Bon, on parle de trilogie maintenant que l’affaire est « bouclée » (mais, soyons honnête, tout ça pourrait continuer, vue la fin « ouverte » de ce troisième volume, dont on aurait presque hâte de connaître la suite), mais les choses ne sont pas si simples que ça : Manon se déroulait avant Irina, dont Camille est la vraie suite, tout en intégrant des personnages de Manon. Vous suivez toujours ? Les lecteurs des deux premiers volumes seront à l’aise avec L’absence selon Camille, mais les autres auront sans doute quelques difficultés pour s’y retrouver dans la jungle touffue d’un récit qui se construit sur une telle multitude de personnages, chacun ayant droit à son histoire sur quelques pages (ou plus, pour les plus importants). A noter que l’auteur utilise le « Je » seulement pour Camille, personnalité très floue, tant du point de vue « genre » que psychologique : comme le titre l’indique, Camille est finalement une sorte de spectre, porte parole d’un groupe d’activistes, qui ne va acquérir une existence tangible que quand il/elle sera emprisonné(e) par le gouvernement français pour complicité avec des terroristes. Le fait que ce « trou noir » dont tout le monde, homme ou femme, tombe amoureux, existe avant tout sur les réseaux sociaux, au point de devenir une force politique notable, peut-être la seule capable de s’opposer à l’extrême-droite, n’est pas l’un des points les moins passionnants du roman de Fogel.

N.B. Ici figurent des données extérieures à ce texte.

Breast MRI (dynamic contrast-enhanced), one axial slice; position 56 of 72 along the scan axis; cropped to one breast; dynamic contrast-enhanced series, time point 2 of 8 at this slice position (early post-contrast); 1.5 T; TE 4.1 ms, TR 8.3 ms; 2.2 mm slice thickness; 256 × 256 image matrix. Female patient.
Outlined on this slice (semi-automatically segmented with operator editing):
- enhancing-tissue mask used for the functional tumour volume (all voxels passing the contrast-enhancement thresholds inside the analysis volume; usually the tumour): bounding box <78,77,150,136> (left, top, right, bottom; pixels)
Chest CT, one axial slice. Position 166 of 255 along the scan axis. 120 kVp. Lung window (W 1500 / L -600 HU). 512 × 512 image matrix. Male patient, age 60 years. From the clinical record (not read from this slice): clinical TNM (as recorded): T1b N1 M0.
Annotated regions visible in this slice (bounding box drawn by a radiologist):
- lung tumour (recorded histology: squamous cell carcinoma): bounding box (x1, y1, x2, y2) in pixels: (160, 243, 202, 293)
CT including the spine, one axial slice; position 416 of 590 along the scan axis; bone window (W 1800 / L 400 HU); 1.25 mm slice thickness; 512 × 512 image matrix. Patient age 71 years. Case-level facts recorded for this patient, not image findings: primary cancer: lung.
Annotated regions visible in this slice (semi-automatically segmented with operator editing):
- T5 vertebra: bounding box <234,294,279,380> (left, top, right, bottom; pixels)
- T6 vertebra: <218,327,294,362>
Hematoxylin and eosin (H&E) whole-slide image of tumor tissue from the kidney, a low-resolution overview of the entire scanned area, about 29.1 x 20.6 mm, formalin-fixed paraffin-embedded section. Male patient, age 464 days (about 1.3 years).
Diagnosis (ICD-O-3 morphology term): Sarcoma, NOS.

L’absence selon Camille poursuit donc la réflexion de Fogel sur la question de la « transparence », c’est-à-dire la mise à disposition gratuite (et non marchande, comme aujourd’hui) pour tous des données personnelles de tous. Cette « transparence » est-elle un instrument de domination totalitaire ou au contraire la garantie de la liberté individuelle et de la démocratie ? Voilà la question centrale du livre, une question qui agite les débats politiques du futur, et ce d’autant que s’ajoute celle de l’anonymat « IRL » : son pendant ou bien au contraire sa contradiction ? Et ce sont des interrogations que Fogel rend passionnantes, présentant alternativement – et très habilement, sans nous noyer dans des dialogues sans fins – des arguments « pour » ou « contre », en fonction du personnage central du chapitre.

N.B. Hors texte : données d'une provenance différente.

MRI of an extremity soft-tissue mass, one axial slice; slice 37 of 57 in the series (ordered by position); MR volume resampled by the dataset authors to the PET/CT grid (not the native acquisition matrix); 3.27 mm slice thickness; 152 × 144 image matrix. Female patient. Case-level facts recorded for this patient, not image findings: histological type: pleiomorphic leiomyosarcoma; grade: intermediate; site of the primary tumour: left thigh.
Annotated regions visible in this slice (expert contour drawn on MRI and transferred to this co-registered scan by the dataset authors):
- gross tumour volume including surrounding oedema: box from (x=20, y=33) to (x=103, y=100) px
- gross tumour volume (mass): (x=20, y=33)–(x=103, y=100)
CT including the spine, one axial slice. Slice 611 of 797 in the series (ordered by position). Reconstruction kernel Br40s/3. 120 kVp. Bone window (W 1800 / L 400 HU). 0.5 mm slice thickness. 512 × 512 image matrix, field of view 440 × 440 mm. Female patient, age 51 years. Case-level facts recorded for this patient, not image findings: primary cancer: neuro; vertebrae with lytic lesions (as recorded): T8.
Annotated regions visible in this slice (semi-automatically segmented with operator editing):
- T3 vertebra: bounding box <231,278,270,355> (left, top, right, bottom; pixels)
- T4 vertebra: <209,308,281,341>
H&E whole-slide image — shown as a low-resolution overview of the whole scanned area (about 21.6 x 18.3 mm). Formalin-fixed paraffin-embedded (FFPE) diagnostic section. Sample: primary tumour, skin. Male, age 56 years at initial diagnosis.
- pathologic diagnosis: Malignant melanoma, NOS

Ajoutons la mise en place réussie du Revenu Universel, et nous avons là en 2060 (deux ans après Irina, donc) une société au fonctionnement très différent de celle que nous connaissons aujourd’hui. Car, dans le monde de Camille, grâce à la « transparence », la lutte contre réchauffement climatique a enfin pris son envol, même si les conséquences de ce retard sont tangibles. On pourra par contre regretter que les autres questions qui nous agitent aujourd’hui passent complètement au second plan ici : la bataille autour du « genre » semble avoir été gagnée par les « wokes », et il n’y a pas réellement trace ici de tensions sociales ou politiques liées à l’immigration ou pour des raisons religieuses !

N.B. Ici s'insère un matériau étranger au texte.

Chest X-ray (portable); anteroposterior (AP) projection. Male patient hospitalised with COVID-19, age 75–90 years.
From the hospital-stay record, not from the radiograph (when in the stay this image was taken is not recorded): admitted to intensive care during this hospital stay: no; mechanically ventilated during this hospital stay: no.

Il ne faut pas oublier quand même que, au delà de sa partie « réflexive », évidemment essentielle, et qui rapproche L’absence selon Camille de la meilleure science-fiction contemporaine, Fogel conserve suffisamment d’éléments de thriller, en particulier dans une seconde partie réellement haletante, pour que tout le monde trouve du plaisir à sa lecture. Certains reprocheront à Fogel la distance que son écriture, extrêmement fluide et précise, crée entre le lecteur et les personnages de la fiction, ou encore la rapidité d’une narration qui ne s’embarrasse que peu de détails et de psychologie, mais ce sont là les attributs logiques d’un livre qui se veut avant tout moderne et riche en réflexion, sans pour autant jamais ennuyer.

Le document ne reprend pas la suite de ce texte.